• _PROVIDED ENTRIES_
*** Block opens ***
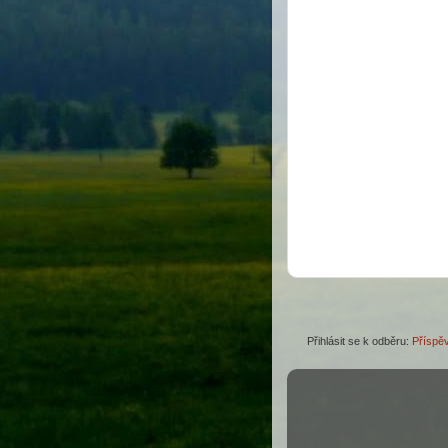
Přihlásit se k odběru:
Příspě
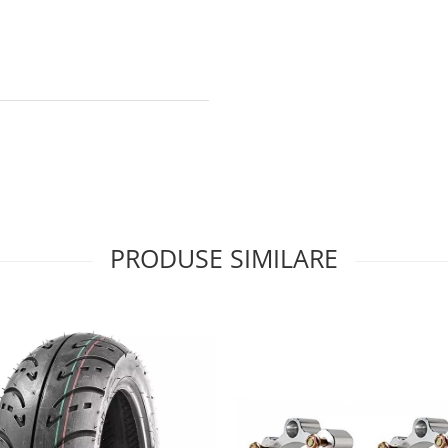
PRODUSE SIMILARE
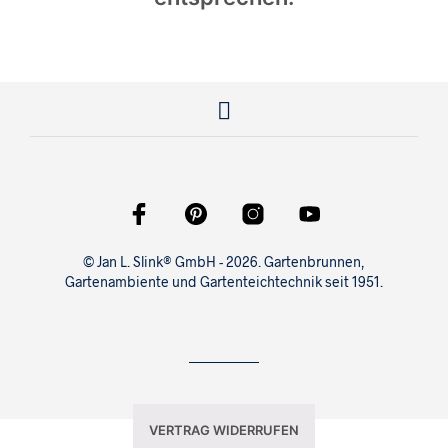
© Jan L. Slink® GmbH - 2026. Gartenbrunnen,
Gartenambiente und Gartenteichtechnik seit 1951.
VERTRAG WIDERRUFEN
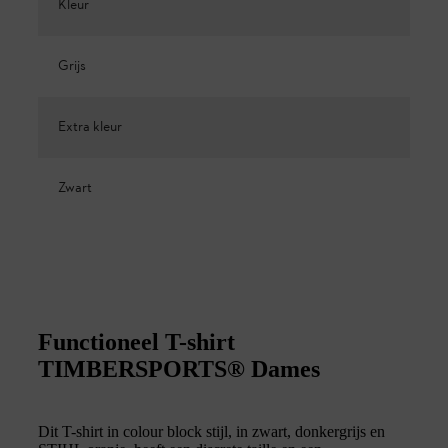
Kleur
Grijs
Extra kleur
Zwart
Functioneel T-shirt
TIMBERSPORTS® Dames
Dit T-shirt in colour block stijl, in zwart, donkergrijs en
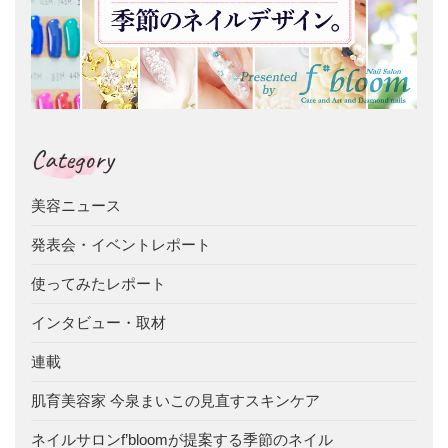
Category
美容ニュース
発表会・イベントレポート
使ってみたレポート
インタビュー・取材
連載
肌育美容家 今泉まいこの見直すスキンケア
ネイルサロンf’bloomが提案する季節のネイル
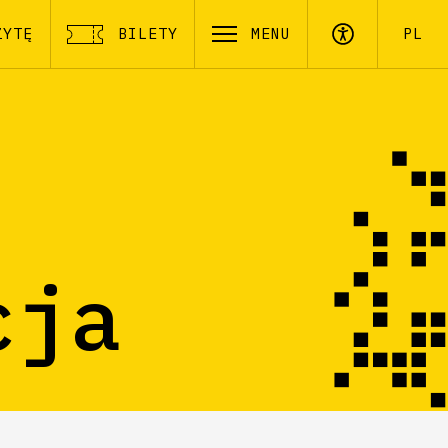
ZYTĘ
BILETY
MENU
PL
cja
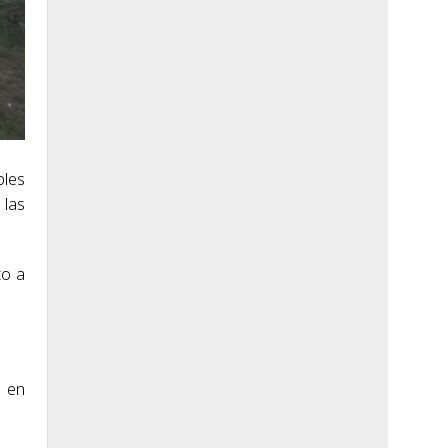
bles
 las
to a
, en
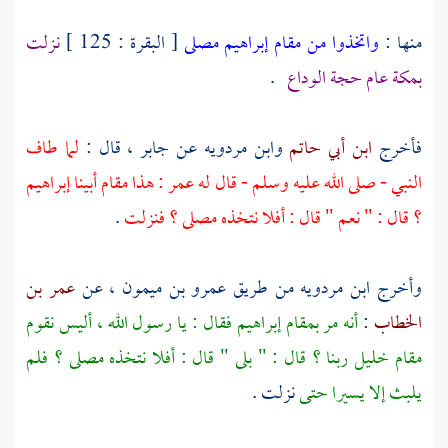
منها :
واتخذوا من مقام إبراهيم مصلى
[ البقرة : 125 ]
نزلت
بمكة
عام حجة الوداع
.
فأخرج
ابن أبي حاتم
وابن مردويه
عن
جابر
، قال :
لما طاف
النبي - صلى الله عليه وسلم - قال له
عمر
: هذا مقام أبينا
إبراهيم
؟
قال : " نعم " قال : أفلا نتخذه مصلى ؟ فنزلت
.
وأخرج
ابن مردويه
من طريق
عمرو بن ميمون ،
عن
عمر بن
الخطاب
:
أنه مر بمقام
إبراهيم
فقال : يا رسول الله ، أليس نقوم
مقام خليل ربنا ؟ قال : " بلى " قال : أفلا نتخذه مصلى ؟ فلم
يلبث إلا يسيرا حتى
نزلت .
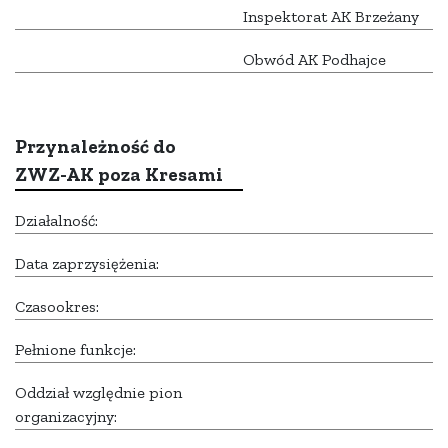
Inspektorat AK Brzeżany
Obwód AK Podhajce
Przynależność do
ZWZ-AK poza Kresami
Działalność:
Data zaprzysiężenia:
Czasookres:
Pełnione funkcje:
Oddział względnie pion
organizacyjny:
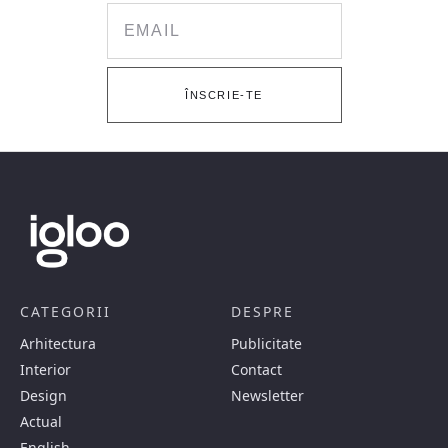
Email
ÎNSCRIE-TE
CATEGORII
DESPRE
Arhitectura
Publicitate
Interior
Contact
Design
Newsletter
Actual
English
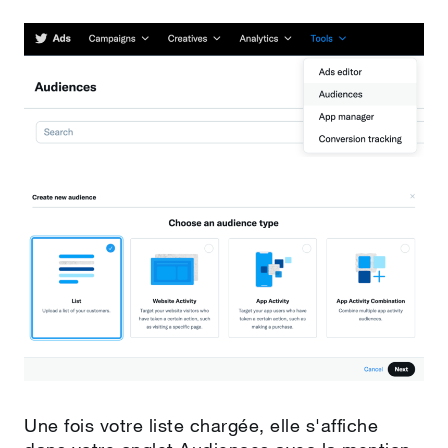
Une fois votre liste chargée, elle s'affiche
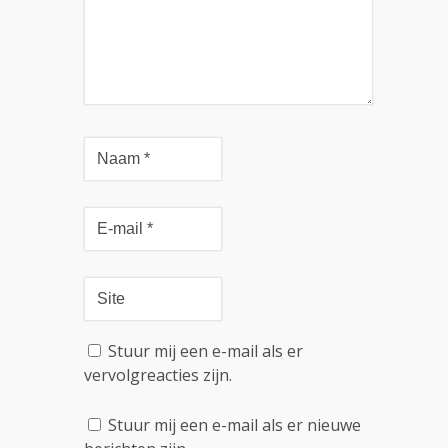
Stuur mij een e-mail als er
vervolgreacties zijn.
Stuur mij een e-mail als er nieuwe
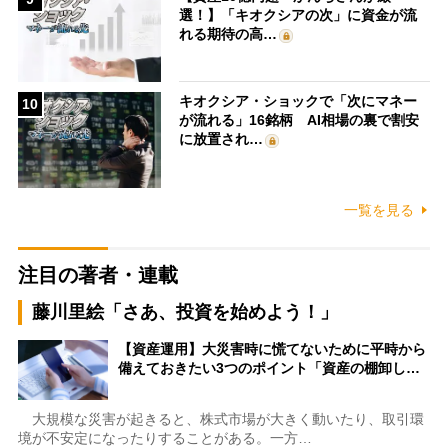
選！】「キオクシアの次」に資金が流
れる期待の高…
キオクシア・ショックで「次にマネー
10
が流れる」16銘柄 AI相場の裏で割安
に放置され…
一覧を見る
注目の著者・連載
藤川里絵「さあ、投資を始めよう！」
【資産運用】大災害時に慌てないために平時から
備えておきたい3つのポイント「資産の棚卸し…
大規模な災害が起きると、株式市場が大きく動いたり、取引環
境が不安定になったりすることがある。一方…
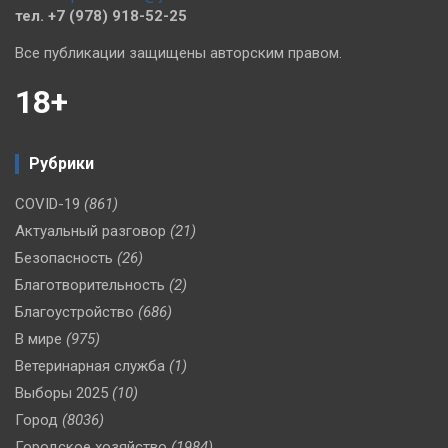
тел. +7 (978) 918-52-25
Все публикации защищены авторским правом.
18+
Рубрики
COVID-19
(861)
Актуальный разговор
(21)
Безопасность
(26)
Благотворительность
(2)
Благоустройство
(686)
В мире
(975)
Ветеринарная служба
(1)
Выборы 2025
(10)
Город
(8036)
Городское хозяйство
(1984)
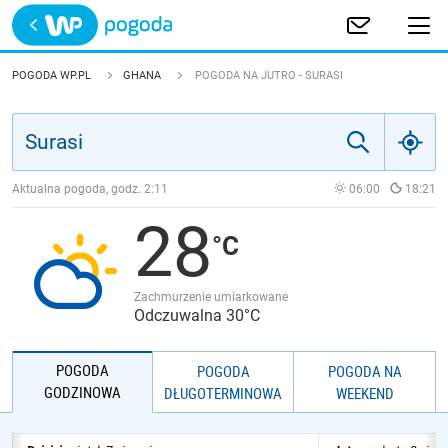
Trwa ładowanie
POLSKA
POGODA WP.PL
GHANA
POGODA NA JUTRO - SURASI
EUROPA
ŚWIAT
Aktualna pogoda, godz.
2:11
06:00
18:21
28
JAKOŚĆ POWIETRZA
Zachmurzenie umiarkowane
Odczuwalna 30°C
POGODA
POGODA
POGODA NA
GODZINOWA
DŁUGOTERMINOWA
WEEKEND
*** Block closes ***
• _INSTRUCTION_
Rewrite only the lines that run from the one containing "Trwa ładowanie" through the end of the entries, with "EUROPA" changed to "AZJA" and all else unchanged.

• _TASK OUTPUT_
Trwa ładowanie
POLSKA
POGODA WP.PL
GHANA
POGODA NA JUTRO - SURASI
AZJA
ŚWIAT
Aktualna pogoda, godz.
2:11
06:00
18:21
28
JAKOŚĆ POWIETRZA
Zachmurzenie umiarkowane
Odczuwalna 30°C
POGODA
POGODA
POGODA NA
GODZINOWA
DŁUGOTERMINOWA
WEEKEND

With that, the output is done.